We were shown in class how to get those entropys.

For reversible isothermal - ΔT=0 thus ΔE=0 thus Q = -W.
ΔS(sys) = Qrev/T = nR(V1/V2)
And ΔS(surr) = -nR(V1/V2) because surroundings made opposite work.

For irreversible isothermal in vacuum - ΔT=0 thus ΔE=0.
No work is done by surroundings (vacuum) so W=0 then Q=0.
ΔS(sys) is a function state, so it remains ΔS(sys)=nR(V1/V2).
ΔS(surr) = Q/T = 0

So I have 2 questions:
1 - How come they decide that ΔS(sys) is a state function, but ΔS(surr) is not?? Can't we get ΔS(surr) = -nR(V1/V2) for exactly the same reason??
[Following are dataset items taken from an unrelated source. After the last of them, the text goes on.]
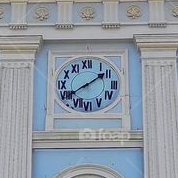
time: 1:39
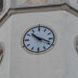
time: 10:18
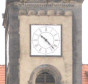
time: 10:22
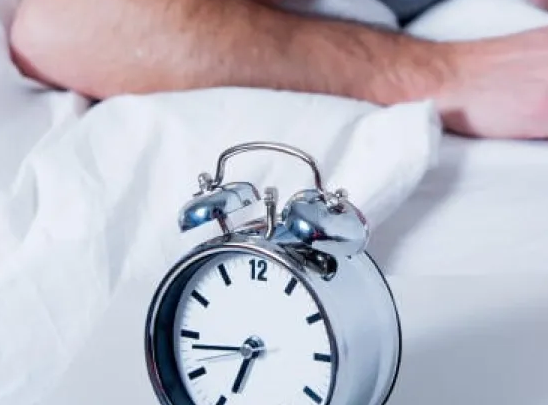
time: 6:43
2 - I thought the defenition for entropy was integral(Qrev/T), so how come on the irreversible we use Q=0, and not the Q for the reversible process?

 

[jbsteele]

1 - The entropy of the system is a state function because it depends only on the current state of the system and does not depend on the history of the system. The entropy of the surroundings, however, does depend on the history and therefore is not a state function. In the reversible process, the entropy of the surroundings can be calculated from the entropy of the system and the work done by the surroundings, but in the irreversible process, the entropy of the surroundings cannot be calculated from the entropy of the system because no work is done by the surroundings. 2 - The definition of entropy is indeed the integral of Qrev/T, but for an irreversible process we need to consider the entropy change of the system and surroundings separately. For the system, the entropy change is given by the integral of Q/T, which in this case is zero since there is no heat transfer (Q=0). For the surroundings, the entropy change is zero since there is no work done by the surroundings (W=0).